Considerando apenas as informações de direção, a análise identificou corretamente indivíduos com MCI em 82% das vezes. Embora os autores sugiram que parte disso se relacione à autorregulação que costuma ocorrer com o envelhecimento, o padrão também se mostra promissor como um sinal precoce de declínio cognitivo.

"Observar o comportamento diário de direção das pessoas é uma forma relativamente simples, discreta e pouco onerosa de acompanhar as habilidades cognitivas e a capacidade de funcionamento", diz Babulal.

Ainda que seja fácil entrar no "piloto automático" ao conduzir - sobretudo depois de muitos anos ao volante -, dirigir exige bastante capacidade mental e coordenação. Isso ajuda a explicar por que distrações ao volante são tão perigosas.

Próximos passos: amostras maiores, mais variáveis e cuidados éticos

Os pesquisadores pretendem testar a hipótese com grupos maiores e mais diversos, além de incorporar outros dados que podem influenciar o quadro, como tipo de veículo, área geográfica e outras condições médicas.

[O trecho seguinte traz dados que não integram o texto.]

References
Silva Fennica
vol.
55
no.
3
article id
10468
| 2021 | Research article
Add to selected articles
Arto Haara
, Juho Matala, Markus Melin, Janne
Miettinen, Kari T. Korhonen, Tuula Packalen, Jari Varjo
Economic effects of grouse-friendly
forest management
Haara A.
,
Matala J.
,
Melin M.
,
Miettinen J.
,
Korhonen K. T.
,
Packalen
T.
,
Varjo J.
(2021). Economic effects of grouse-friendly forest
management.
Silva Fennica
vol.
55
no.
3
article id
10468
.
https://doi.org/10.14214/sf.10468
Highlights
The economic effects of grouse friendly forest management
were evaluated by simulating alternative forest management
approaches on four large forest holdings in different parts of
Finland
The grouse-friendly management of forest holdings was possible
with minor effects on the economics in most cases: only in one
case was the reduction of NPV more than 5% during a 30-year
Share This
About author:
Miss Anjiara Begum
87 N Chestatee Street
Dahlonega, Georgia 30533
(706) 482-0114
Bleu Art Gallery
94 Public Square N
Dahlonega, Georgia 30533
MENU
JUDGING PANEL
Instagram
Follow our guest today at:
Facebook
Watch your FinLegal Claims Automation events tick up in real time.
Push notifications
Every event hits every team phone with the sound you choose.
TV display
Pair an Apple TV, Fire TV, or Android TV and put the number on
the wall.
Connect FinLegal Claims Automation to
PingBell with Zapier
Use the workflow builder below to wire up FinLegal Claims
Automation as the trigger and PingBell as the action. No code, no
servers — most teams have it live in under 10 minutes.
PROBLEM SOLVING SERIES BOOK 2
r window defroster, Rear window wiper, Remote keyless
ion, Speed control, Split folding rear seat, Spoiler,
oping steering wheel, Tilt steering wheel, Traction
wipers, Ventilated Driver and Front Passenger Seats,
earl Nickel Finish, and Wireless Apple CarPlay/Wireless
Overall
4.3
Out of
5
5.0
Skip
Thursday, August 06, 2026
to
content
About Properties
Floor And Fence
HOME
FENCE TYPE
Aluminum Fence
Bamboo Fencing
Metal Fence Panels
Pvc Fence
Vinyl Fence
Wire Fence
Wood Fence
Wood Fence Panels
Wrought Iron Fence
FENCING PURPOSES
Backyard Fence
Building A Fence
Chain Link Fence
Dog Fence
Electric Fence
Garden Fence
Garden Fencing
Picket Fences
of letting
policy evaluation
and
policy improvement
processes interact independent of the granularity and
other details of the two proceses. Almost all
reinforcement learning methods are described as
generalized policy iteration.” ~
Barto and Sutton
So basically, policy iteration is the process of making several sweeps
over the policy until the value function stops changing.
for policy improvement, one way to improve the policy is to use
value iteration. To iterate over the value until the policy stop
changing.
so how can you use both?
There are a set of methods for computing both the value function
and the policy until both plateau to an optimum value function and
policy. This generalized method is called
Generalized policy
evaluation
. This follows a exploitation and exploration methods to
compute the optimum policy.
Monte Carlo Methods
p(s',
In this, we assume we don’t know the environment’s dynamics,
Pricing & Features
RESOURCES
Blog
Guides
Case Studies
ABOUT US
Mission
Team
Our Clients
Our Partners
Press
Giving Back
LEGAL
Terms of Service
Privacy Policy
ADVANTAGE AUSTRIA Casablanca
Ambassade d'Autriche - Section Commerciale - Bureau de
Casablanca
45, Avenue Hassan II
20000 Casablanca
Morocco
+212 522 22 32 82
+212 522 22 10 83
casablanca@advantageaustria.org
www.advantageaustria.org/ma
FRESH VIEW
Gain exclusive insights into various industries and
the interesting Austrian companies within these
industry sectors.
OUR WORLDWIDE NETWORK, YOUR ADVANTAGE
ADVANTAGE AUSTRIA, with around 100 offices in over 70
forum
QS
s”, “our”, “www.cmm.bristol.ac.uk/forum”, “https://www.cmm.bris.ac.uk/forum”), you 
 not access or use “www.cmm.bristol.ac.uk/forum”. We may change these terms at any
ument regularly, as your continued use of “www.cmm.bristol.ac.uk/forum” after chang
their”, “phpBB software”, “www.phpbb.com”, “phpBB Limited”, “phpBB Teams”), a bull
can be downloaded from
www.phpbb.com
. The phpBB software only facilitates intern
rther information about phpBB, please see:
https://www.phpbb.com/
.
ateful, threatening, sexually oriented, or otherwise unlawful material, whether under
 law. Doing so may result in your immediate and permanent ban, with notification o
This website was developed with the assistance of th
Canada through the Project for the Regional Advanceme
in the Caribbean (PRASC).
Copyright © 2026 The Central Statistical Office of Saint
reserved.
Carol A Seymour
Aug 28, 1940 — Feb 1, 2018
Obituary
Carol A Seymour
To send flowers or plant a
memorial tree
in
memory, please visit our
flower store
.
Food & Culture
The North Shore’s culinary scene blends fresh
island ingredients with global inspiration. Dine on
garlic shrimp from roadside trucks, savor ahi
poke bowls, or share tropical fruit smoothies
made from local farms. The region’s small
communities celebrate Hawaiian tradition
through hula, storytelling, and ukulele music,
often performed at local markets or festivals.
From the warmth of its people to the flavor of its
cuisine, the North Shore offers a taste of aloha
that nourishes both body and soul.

"Isso poderia ajudar a identificar mais cedo motoristas em risco, para uma intervenção precoce, antes de ocorrer uma colisão ou um quase acidente, que é o que muitas vezes acontece hoje", afirma Babulal.

"É claro que também precisamos respeitar a autonomia das pessoas, a privacidade e a tomada de decisão informada, garantindo que padrões éticos sejam cumpridos."

A pesquisa foi publicada na revista Neurologia.